Comparé à la faute des mineurs – tous moins de 14 ans et donc non attribuables – et peut-être la responsabilité des parents s'occupent respectivement du tribunal pour mineurs et du procureur ordinaire.
Le premier devra établir s'il y a les conditions, qui jusqu'à présent n'existent pas (les parents ne les ont pas abandonnés, et ils n'ont pas contribué au crime), pour les confier à une communauté, tandis qu'au quatrième étage du Palais du juge, ce ne sera pas à l'évaluation de la culpabilité présumée des parents, une intervention qui ne sera prise que lorsque tout sera clair. Toute responsabilité pénale doit en fait être vérifiée en cas de cas, tandis que les parents civilement répondent toujours aux dommages causés par les enfants mineurs.
Les trois, deux enfants et une fille âgés de 11 à 13 ans ont été arrêtés hier dans le domaine des Roms car ils sont considérés comme responsables de l'accident dans le quartier de Gratosoglio. Les quatre mineurs étaient coincés par les chemises qu'ils portaient, prises par les caméras de surveillance d'un magasin. Selon les premières enquêtes, la conduite de la voiture a été volée, il y avait un enfant de 13 ans.
Deux des quatre mineurs, en ce qui concerne Adnkronos, sont des frères. La colonie rom en via Selvanesco serait une zone privée appartenant à un Bosnie.
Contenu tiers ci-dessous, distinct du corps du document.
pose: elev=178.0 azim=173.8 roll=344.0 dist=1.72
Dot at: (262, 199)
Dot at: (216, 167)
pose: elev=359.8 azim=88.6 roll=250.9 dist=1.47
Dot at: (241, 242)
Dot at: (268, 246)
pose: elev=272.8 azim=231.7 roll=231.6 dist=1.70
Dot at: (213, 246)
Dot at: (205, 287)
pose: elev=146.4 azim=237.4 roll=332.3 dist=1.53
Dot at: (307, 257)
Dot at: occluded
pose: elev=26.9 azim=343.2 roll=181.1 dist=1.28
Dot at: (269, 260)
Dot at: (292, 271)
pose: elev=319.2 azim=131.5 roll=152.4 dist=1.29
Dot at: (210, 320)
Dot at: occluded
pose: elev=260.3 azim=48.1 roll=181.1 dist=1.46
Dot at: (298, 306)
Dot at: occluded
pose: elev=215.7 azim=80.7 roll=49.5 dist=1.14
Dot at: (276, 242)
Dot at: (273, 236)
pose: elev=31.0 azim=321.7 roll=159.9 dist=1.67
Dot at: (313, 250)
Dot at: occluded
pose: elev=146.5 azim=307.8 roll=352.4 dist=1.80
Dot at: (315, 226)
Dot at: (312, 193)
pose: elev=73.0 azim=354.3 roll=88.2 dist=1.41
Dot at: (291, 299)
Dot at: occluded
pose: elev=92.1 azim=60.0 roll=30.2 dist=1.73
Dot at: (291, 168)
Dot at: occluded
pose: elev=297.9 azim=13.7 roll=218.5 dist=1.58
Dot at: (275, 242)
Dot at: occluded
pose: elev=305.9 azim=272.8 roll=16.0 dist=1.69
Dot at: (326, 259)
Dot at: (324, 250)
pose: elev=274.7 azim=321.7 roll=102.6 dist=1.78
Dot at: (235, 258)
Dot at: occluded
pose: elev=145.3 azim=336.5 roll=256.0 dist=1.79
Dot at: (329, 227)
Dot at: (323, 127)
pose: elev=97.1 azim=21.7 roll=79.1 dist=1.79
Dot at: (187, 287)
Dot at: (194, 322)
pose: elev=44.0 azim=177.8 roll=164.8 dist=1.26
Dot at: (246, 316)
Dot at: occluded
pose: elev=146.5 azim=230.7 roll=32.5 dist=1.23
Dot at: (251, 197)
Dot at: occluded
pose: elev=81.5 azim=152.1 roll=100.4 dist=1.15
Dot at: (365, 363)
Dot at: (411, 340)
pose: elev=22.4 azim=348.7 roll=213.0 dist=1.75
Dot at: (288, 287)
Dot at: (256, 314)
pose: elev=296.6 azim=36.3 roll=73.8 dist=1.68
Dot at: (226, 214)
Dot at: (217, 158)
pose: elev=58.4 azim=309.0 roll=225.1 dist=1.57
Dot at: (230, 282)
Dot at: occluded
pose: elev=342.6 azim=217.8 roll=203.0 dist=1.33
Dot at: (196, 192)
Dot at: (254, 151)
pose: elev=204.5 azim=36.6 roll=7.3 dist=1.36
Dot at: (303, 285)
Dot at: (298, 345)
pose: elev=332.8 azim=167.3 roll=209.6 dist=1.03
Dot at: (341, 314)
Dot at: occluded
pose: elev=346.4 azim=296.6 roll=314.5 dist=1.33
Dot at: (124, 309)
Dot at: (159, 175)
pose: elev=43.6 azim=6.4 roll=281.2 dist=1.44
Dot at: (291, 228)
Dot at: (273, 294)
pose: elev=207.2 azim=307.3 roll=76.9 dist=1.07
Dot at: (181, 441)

Selon ce qu'Adnkronos apprend, ce serait un terrain agricole que le propriétaire aurait mis à la disposition de la communauté des nomades.
Les habitants de cette région affirment qu'ils leur appartiennent; Cependant, selon les premières enquêtes, le véritable propriétaire serait un sujet de nationalité bosniaque qui aurait volontairement rendu accessible à la communauté dont les familles des quatre enfants font partie. Pour le moment, il n'y aurait aucun rapport d'emploi illégal jamais présenté par des propriétaires.